Pada bahasa Kromo, masih ada pembagian menjadi dua macam,
yakni Kromo Madya dan Kromo Halus atau Kromo Inggil. Dimana Kromo Madya
digunakan sebagai bahasa pergaulan yang lebih sopan daripada bahasa Ngoko.
Sedangkan untuk Kromo Inggil digunakan kepada orang yang lebih tua atau
memiliki jabatan dan status sosial yang jauh lebih tinggi dibandingkan yang
berbicara.
Penggolongan sosial
masyarakat Jawa
Dalam masyarakat Jawa terdapat penggolongan sosial yang
pernah dibahas oleh seorang antropolog dari Amerika Serikat bernama Clifford
Geertz. Ia membagi suku Jawa dalam tiga golongan. Golongan tersebut antara
lain:
1.
Kaum santri
Golongan ini adalah mereka yang memeluk agama Islam dan
menganut agama Islam sebagai jalan hidupnya.
2.
Kaum Abangan
Kaum abangan adalah mereka yang masih berpegang pada adat
istiadat Jawa, meskipun mereka memeluk berbagai agama. Kaum ini sering disebut
dengan Kejawen, maka ada istilah Islam Kejawen, Kristen Kejawen dan lain
diantaranya. Beberapa priyayi kuno masuk dalam golongan ini.
3.
Kaum Priyayi
Kaum priyayi adalah mereka yang bekerja sebagai pegawai
atau para cendikiawan. Mereka pada umumnya bekerja untuk pemerintah atau swasta
dengan status sosial yang lebih tinggi dari orang kebanyakan.
Penggolongan sosial ini berkaitan dengan bahasa yang
sudah dibahas diatas. Dalam melakukan komunikasi antara satu dengan lainnya,
digunakan bahasa yang berbeda. Hal ini merupakan cara tersendiri bagi
masyarakat suku Jawa dalam menunjukkan rasa hormat kepada orang yang lebih tua,
dituakan, pejabat, orang yang lebih muda, ayah, ibu dan sebagainya.
Padangan hidup,
kepercayaan, dan watak suku jawa
Setelah kita membahas asal usul, bahasa dan golongan
sosial suku Jawa, maka kita akan melanjutkan pada karakteristik suku Jawa
berikutnya, yakni sistem kekerabatan. Dalam suku Jawa, sistem kekerabatan
disesuaikan dengan asal usulnya. Sistem yang digunakan adalah bilateral, yakni
hubungan kekerabatan berasal dari kedua orang tua, ayah dan ibu. Maka dari itu
disimpulkan bahwa hubungan kekerabatan suku Jawa tidak seperti suku lain
kebanyakan yang hanya satu garis saja.
Pandangan hidup dan
kepercayaan suku Jawa
Masing-masing suku bangsa di Indonesia pasti memiliki
pandangan hidup dan kepercayaan masing-masing. Suku Jawa menyakini bahwa apa
yang ada di dunia ini adalah satu kesatuan hidup yang harus dipelihara dengan
harmoni. Manusia itu satu kesatuan dengan alam semesta, hal ini menyebabkan
masyarakat Jawa yakin bahwa hidup manusia adalah suatu pengembaraan yang penuh
dengan pengalaman religius. Hal ini membuat suku Jawa menggolongkan hidup
berdasarkan ulasan diatas. Hidup ini terdiri dari dua macam alam, yakni:
1. Alam Makrokosmik
yakni alam yang misterius, penuh dengan hal yang sifatnya supranatural.
2. Alam Mikrokosmik
yakni alam yang nyata, alam yang kita tinggali saat ini.

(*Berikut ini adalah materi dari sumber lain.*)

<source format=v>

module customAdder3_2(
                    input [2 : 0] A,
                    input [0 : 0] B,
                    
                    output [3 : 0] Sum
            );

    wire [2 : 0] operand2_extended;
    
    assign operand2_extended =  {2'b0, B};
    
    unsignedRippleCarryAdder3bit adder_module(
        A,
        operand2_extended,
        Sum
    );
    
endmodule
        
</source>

Definisi dua alam ini menunjukkan bahwa suku Jawa
memiliki tujuan hidup, yakni mencapai keseimbangan dalam mikrokosmik dan
makrokosmik. Kepercayaan yang terbesar adalah untuk memiliki kehidupan yang
baik di dunia, kita harus menjadi pribadi dan jiwa yang baik. Pembagian alam
ini ditujukan untuk memudahkan masyarakat suku Jawa menjalani kehidupan.
Sedangkan mengenai sistem kepercayaan kepada sang pencipta, suku Jawa adalah paling
berpikiran terbuka, namun kebanyakan masih menganut kejawen. Kejawen adalah
kepercayaan warisan nenek moyang yang memiliki sinkritisme dengan agama Hindu.

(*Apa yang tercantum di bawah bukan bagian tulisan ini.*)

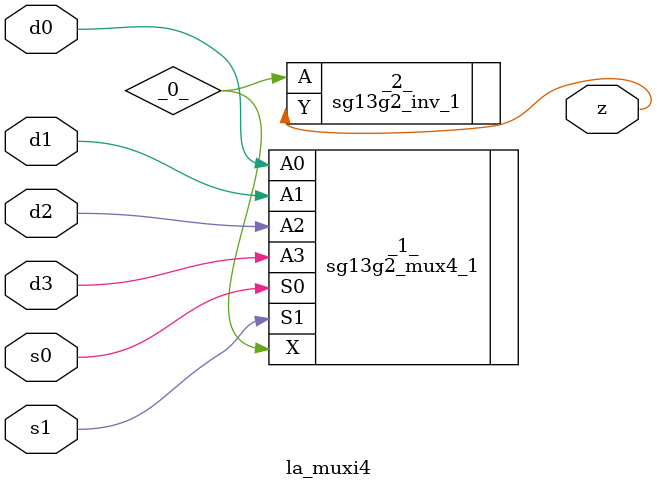
<source format=v>

/* Generated by Yosys 0.40+33 (git sha1 cd1fb8b15, g++ 11.4.0-1ubuntu1~22.04 -fPIC -Os) */

module la_muxi4(d0, d1, d2, d3, s0, s1, z);
  wire _0_;
  input d0;
  wire d0;
  input d1;
  wire d1;
  input d2;
  wire d2;
  input d3;
  wire d3;
  input s0;
  wire s0;
  input s1;
  wire s1;
  output z;
  wire z;
  sg13g2_mux4_1 _1_ (
    .A0(d0),
    .A1(d1),
    .A2(d2),
    .A3(d3),
    .S0(s0),
    .S1(s1),
    .X(_0_)
  );
  sg13g2_inv_1 _2_ (
    .A(_0_),
    .Y(z)
  );
endmodule

</source>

Hal ini sangat wajar karena agama Hindu dan Budha menyebar terlebih dahulu
daripada agama Islam di pulau Jawa.
Watak Suku Jawa
Setiap suku pasti memiliki karakter dominan yang berbeda
antara satu dengan lainnya. Suku Jawa terkenal sebagai bangsa yang penuh dengan
tata krama, berbudi pekerti halus, ulet mengerjakan sesuatu. Memiliki
kecenderungan tertutup dan tidak berterus terang adalah salah satu watak yang
paling terkenal pada suku Jawa. Hal ini disebabkan oleh kebiasaan orang Jawa
yang menghindari konflik dan ingin memelihara hubungan yang harmonis. Suku Jawa
tidak menyukai pertikaian, namun seringkali menjadi negatif karena terkadang
menyimpan dendam sesama saudara atau orang lain.